Consider him who endured from sinners such hostility against himself, so that you may not grow weary or fainthearted. In your struggle against sin you have not yet resisted to the point of shedding your blood. And have you forgotten the exhortation that addresses you as sons?
“My son, do not regard lightly the discipline of the Lord,
nor be weary when reproved by him.
For the Lord disciplines the one he loves,
and chastises every son whom he receives.”
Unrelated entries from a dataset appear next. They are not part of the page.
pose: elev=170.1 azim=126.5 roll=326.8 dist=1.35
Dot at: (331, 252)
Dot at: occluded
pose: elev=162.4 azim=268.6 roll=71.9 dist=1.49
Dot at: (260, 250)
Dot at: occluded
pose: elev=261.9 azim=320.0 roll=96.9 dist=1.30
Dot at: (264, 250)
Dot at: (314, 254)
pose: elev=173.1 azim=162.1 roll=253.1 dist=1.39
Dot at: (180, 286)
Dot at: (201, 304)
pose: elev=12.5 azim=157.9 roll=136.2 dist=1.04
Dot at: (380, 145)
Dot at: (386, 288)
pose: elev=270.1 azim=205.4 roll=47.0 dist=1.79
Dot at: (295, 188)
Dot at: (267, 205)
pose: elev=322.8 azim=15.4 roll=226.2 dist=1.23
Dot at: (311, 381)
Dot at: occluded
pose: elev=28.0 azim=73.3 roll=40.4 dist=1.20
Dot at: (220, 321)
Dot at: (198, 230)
It is for discipline that you have to endure. God is treating you as sons. For what son is there whom his father does not discipline? If you are left without discipline, in which all have participated, then you are illegitimate children and not sons. Besides this, we have had earthly fathers who disciplined us and we respected them. Shall we not much more be subject to the Father of spirits and live? For they disciplined us for a short time as it seemed best to them, but he disciplines us for our good, that we may share his holiness. For the moment all discipline seems painful rather than pleasant, but later it yields the peaceful fruit of righteousness to those who have been trained by it.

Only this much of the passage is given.